> _WORK TO BE COMPLETED_
List each line of the records that contains the string "Semarak".

------ RECORDS SUPPLIED ------

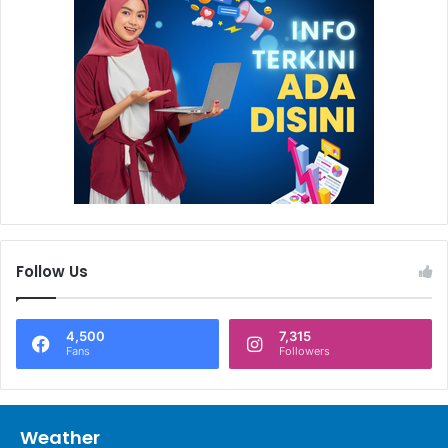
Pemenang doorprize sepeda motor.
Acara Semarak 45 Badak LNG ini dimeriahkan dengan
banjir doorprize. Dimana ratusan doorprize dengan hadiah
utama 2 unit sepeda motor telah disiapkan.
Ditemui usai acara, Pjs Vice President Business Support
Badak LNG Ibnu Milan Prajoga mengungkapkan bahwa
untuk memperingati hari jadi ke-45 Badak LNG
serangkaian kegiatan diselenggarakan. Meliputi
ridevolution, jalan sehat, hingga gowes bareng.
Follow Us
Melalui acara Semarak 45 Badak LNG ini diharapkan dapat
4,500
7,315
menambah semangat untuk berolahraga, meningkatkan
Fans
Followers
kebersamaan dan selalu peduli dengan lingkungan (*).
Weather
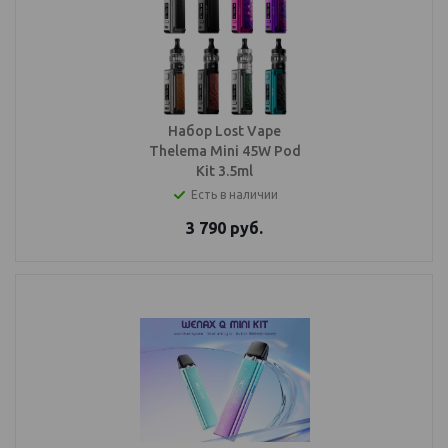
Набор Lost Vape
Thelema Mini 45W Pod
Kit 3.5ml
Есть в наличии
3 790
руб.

------

> _WRITTEN ANSWER_
Acara Semarak 45 Badak LNG ini dimeriahkan dengan
Melalui acara Semarak 45 Badak LNG ini diharapkan dapat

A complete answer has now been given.